21 March 2018 - 6:45pm
News

On this day in 1960, police opened fire and killed 69 people at a peaceful demonstration against the apartheid "pass laws" in Sharpeville, South Africa. War on Want was proud to stand with the South African people against the evil of apartheid – their struggles and acts of resistance resulted in the fall of apartheid and the writing of one of the most progressive constitutions and Bill of Rights in the world.

The South Africa constitution guarantees the rights of the people of South Africa, including the right not to be unfairly discriminated against on the grounds of race, gender, sex, pregnancy, marital status, ethnic or social origin, colour, sexual orientation, age, disability, religion, conscience, belief, culture, language and birth.
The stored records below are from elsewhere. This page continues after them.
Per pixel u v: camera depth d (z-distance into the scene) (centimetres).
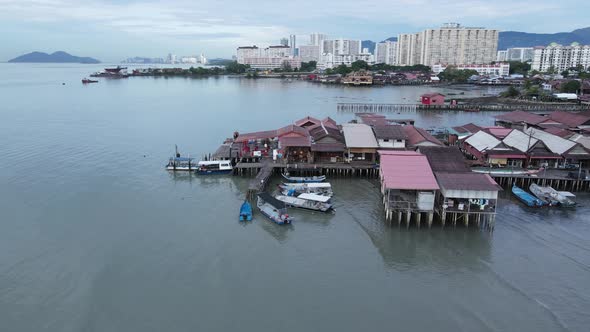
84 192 5578
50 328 3002
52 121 10675
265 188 5788
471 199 4575
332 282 3553
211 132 9575
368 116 9494
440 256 3991
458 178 4656
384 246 4178
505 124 10062
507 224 4678
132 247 4106
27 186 5747
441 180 4622
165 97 16650
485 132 7269
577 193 5688
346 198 5472
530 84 18812
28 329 2991
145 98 16238
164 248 4094
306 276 3641
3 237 4262
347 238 4350
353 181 6153
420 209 4556
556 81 19150
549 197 5219
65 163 6881
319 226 4631
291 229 4553
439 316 3128
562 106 13588
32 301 3288
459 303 3281
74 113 12112
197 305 3247
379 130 6700
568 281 3562
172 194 5584
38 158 7138
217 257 3934
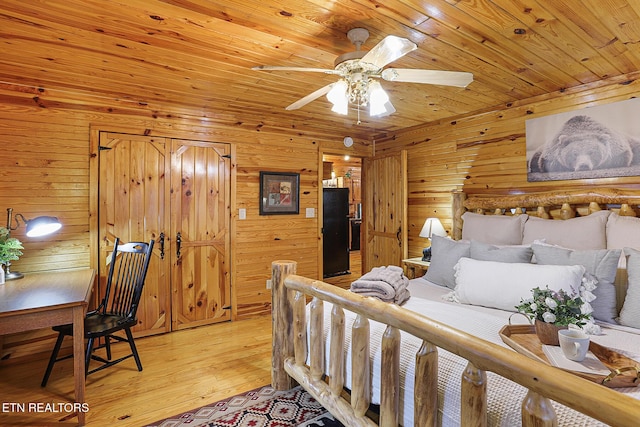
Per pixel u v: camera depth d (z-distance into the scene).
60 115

Along with other progressive rights, it also guarantees the right to housing, water, food, health, education and social security.

The Constitution has become the cornerstone of South Africa’s democracy, with the country's violent past remembered within. Today, South Africans commemorate the Sharpeville massacre as Human Rights Day.

However, Human Rights Day means something else for the growing number of poor people, of whom still the overwhelming majority are black. For the millions living in shacks, hostels and bad social housing, human rights remains out of reach, as does the right to a life of dignity

Today, to commemorate Human Rights Day, three of War on Want’s partners have gathered in Cape Town to highlight the denial of their rights to housing and basic services. Housing Assembly, together with Abahlali Base Mjondolo and Ubunye Bama Hostela, are participating in a Political School where they intend to strategise and build their movements to tackle the housing crisis in South Africa. With over 150 housing rights activists assembled under the School’s banner of “Decent Housing For All: Everyone an Organiser”, the three movements will be launching the National Campaign for Decent Housing. This is the first campaign of its kind in democratic South Africa.

War on Want continues to stand with our partners, as we did back then in 1960, in their fight against the root causes of racism – neo-colonialism and neoliberalism, which say that black and brown lives don’t matter. Join us in the struggle to end inequality and injustice everywhere.